B y handling personal and private domestic taxes, the Inland Revenue Authority of Singapore (IRAS) represents our Government domestically and internationally in tax-related negotiations. In addition, IRAS drafts legislations and acts as an advisor on property valuation. Taxes collected by IRAS account for 75 per cent of the Government’s operating costs, which is judicially used to foster nation-building and economic development programmes.
We speak with two IRAS scholars who have each taken different educational and scholarship paths to champion IRAS’ mission.
Not Just a Scholarship
A fascination with real estate and taxes led Muhammad Noor Danial Bin Noorrashid to the IRAS Mid-Term Scholarship, during his third year in university.
He now holds the post of Valuer at IRAS’ Property Tax Division.
IRAS Overseas Undergraduate Scholarship
Bachelor of Science (Economics) student at the London School of Economics and Political Science
His interest in real estate was sparked during his Junior College days while researching on the 2008 financial crisis for his general paper essay. “I was trying to understand the crux of the financial crisis, and found out that it was due to the general misconception of real estate. Through the research I conducted, I found real estate to be multi-faceted and knew it was a discipline I wished to pursue further,” he shares.
Danial then went on to pursue a double degree in real estate and business administration at the National University of Singapore (NUS). The inspiring lectures given by an NUS professor during a tax module ignited his interest in taxes and the IRAS.
“I realised that many of my professors had started their career at IRAS. From there, I explored the organisation and the mid-term scholarship it offered. I found it to be a good organisation for me to be in, as it offered enticing career opportunities and has core values aligned with mine,” he says.
According to Danial, a mid-term scholarship as opposed to a full-term one gave him the opportunity to experience his degree’s curriculum and be sure of his choice of career path before committing to a scholarship.
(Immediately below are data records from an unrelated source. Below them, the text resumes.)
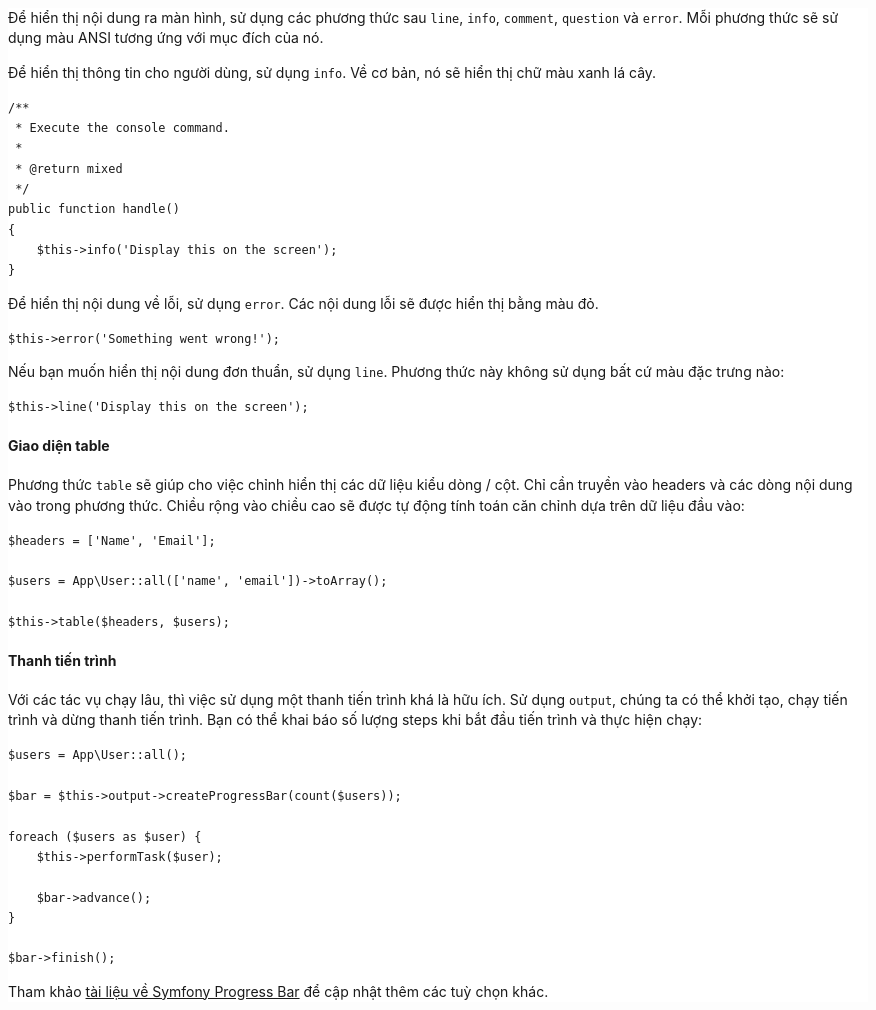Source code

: Để hiển thị nội dung ra màn hình, sử dụng các phương thức sau `line`, `info`, `comment`, `question` và `error`. Mỗi phương thức sẽ sử dụng màu ANSI tương ứng với mục đích của nó.

Để hiển thị thông tin cho người dùng, sử dụng `info`. Về cơ bản, nó sẽ hiển thị chữ màu xanh lá cây.

    /**
     * Execute the console command.
     *
     * @return mixed
     */
    public function handle()
    {
        $this->info('Display this on the screen');
    }

Để hiển thị nội dung về lỗi, sử dụng `error`. Các nội dung lỗi sẽ được hiển thị bằng màu đỏ.

    $this->error('Something went wrong!');

Nếu bạn muốn hiển thị nội dung đơn thuẩn, sử dụng `line`. Phương thức này không sử dụng bất cứ màu đặc trưng nào:

    $this->line('Display this on the screen');

#### Giao diện table

Phương thức `table` sẽ giúp cho việc chỉnh hiển thị các dữ liệu kiểu dòng / cột. Chỉ cần truyền vào headers và các dòng nội dung vào trong phương thức. Chiều rộng vào chiều cao sẽ được tự động tính toán căn chỉnh dựa trên dữ liệu đầu vào:

    $headers = ['Name', 'Email'];

    $users = App\User::all(['name', 'email'])->toArray();

    $this->table($headers, $users);

#### Thanh tiến trình

Với các tác vụ chạy lâu, thì việc sử dụng một thanh tiến trình khá là hữu ích. Sử dụng `output`, chúng ta có thể khởi tạo, chạy tiến trình và dừng thanh tiến trình. Bạn có thể khai báo số lượng steps khi bắt đầu tiến trình và thực hiện chạy:

    $users = App\User::all();

    $bar = $this->output->createProgressBar(count($users));

    foreach ($users as $user) {
        $this->performTask($user);

        $bar->advance();
    }

    $bar->finish();

Tham khảo [tài liệu về Symfony Progress Bar](http://symfony.com/doc/2.7/components/console/helpers/progressbar.html) để cập nhật thêm các tuỳ chọn khác.

<a name="registering-commands"></a>
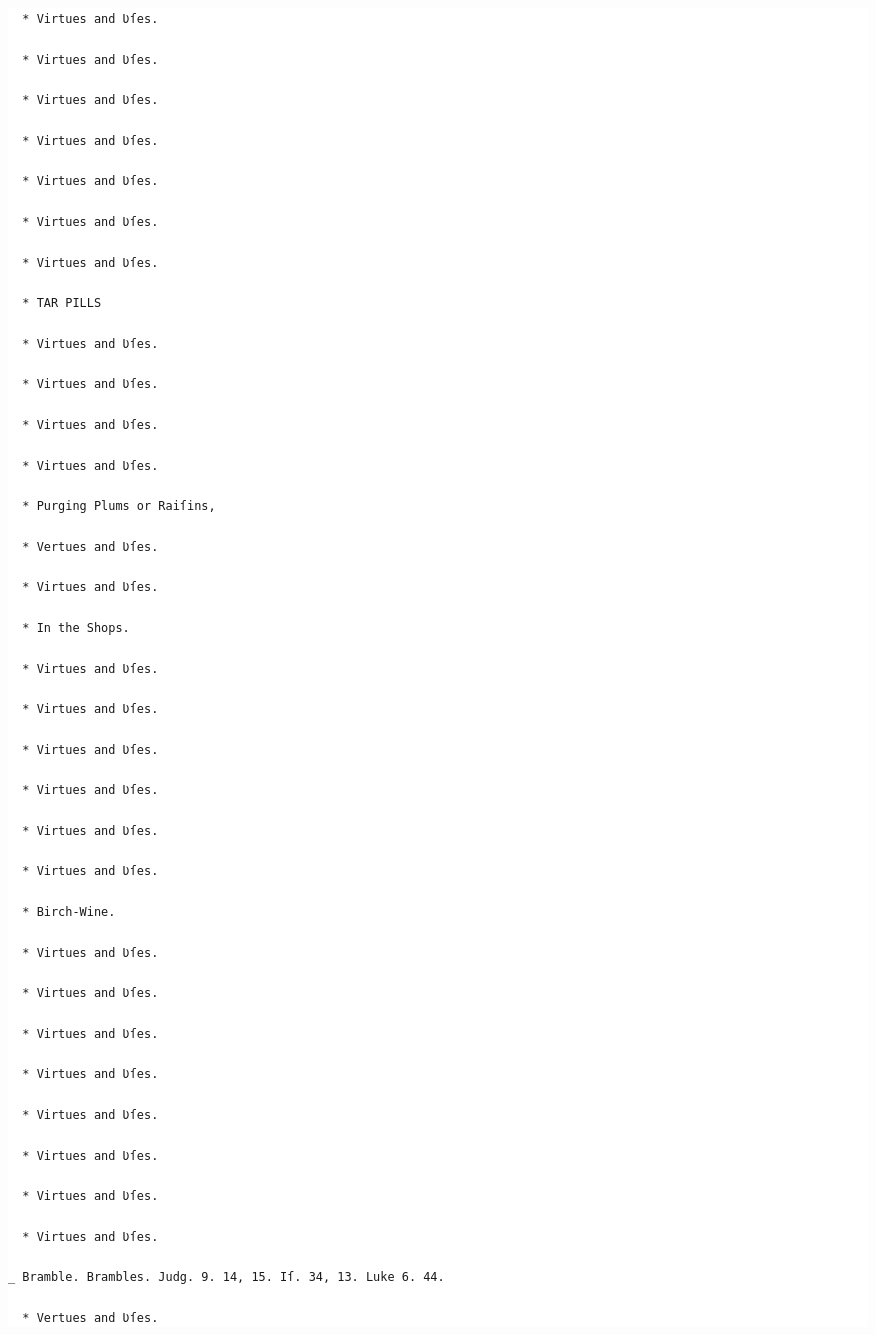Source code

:       * Virtues and Ʋſes.

      * Virtues and Ʋſes.

      * Virtues and Ʋſes.

      * Virtues and Ʋſes.

      * Virtues and Ʋſes.

      * Virtues and Ʋſes.

      * Virtues and Ʋſes.

      * TAR PILLS

      * Virtues and Ʋſes.

      * Virtues and Ʋſes.

      * Virtues and Ʋſes.

      * Virtues and Ʋſes.

      * Purging Plums or Raiſins,

      * Vertues and Ʋſes.

      * Virtues and Ʋſes.

      * In the Shops.

      * Virtues and Ʋſes.

      * Virtues and Ʋſes.

      * Virtues and Ʋſes.

      * Virtues and Ʋſes.

      * Virtues and Ʋſes.

      * Virtues and Ʋſes.

      * Birch-Wine.

      * Virtues and Ʋſes.

      * Virtues and Ʋſes.

      * Virtues and Ʋſes.

      * Virtues and Ʋſes.

      * Virtues and Ʋſes.

      * Virtues and Ʋſes.

      * Virtues and Ʋſes.

      * Virtues and Ʋſes.

    _ Bramble. Brambles. Judg. 9. 14, 15. Iſ. 34, 13. Luke 6. 44.

      * Vertues and Ʋſes.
A Balance of Interest and Work Ethics
Similar to Danial, Li Qiaoxi, a current economics undergraduate at the London School of Economics (LSE), felt that IRAS stood out as an organisation that could help her grow professionally. “The constant innovations in the area of tax and our efficient tax system appealed to me. Moreover, IRAS’ work ethics and values resonated with me, which further assured me that this is an organisation I want to be a part of,” she says.
To Qiaoxi, pursuing economics as a major serves as a tool to help her understand how the world works and functions as a whole. On her decision to pursue her studies abroad, she shares, “LSE offered a more focused and comprehensive economics programme and exposes students to world issues, through its frequent public lectures which span across disciplines,” she shares.
Muhammad Noor Danial Bin Noorrashid
IRAS Mid-Term Scholar
Valuer, Property Tax Division
Even before formally joining IRAS, both scholars had the opportunity to network at formal IRAS events, and be exposed to the IRAS culture. Danial shares, “One of the events I had previously attended was a scholars gathering, where I was introduced to scholars who have started work and interacted with the senior management. These events give you a glimpse into the culture of IRAS and you get a better understanding of what your career entails.”
As for Qiaoxi, she had her first-hand experience with IRAS’ culture during an internship at the Taxpayer Services Management Unit. While she was there, she was involved in innovative reviews, aimed at improving taxpayer compliance and service excellence. “It was an eye-opening experience to see how Singapore’s tax system is being run and how motivated IRAS’ staff are about improving it further,” she says.
Wise Words of Advice
Both Danial and Qiaoxi have similar advice for those looking at scholarship options. “You need to have a good understanding of your personal values and aspirations. A lot of things can change during your course of study. A thorough understanding of your passion can give you that much needed push to your goal. Lastly, ensure that the organisation’s vision and values are a good match with yours before making the final decision,” says Danial.
Adding on to Danial’s advice, Qiaoxi says, “The culture of the scholarship organisation is very important as you will be working there for at least four to six years. From the interviews and interactions with the organisation, try to get a feel of how it is like to work there and see if it is a good fit with your personality.”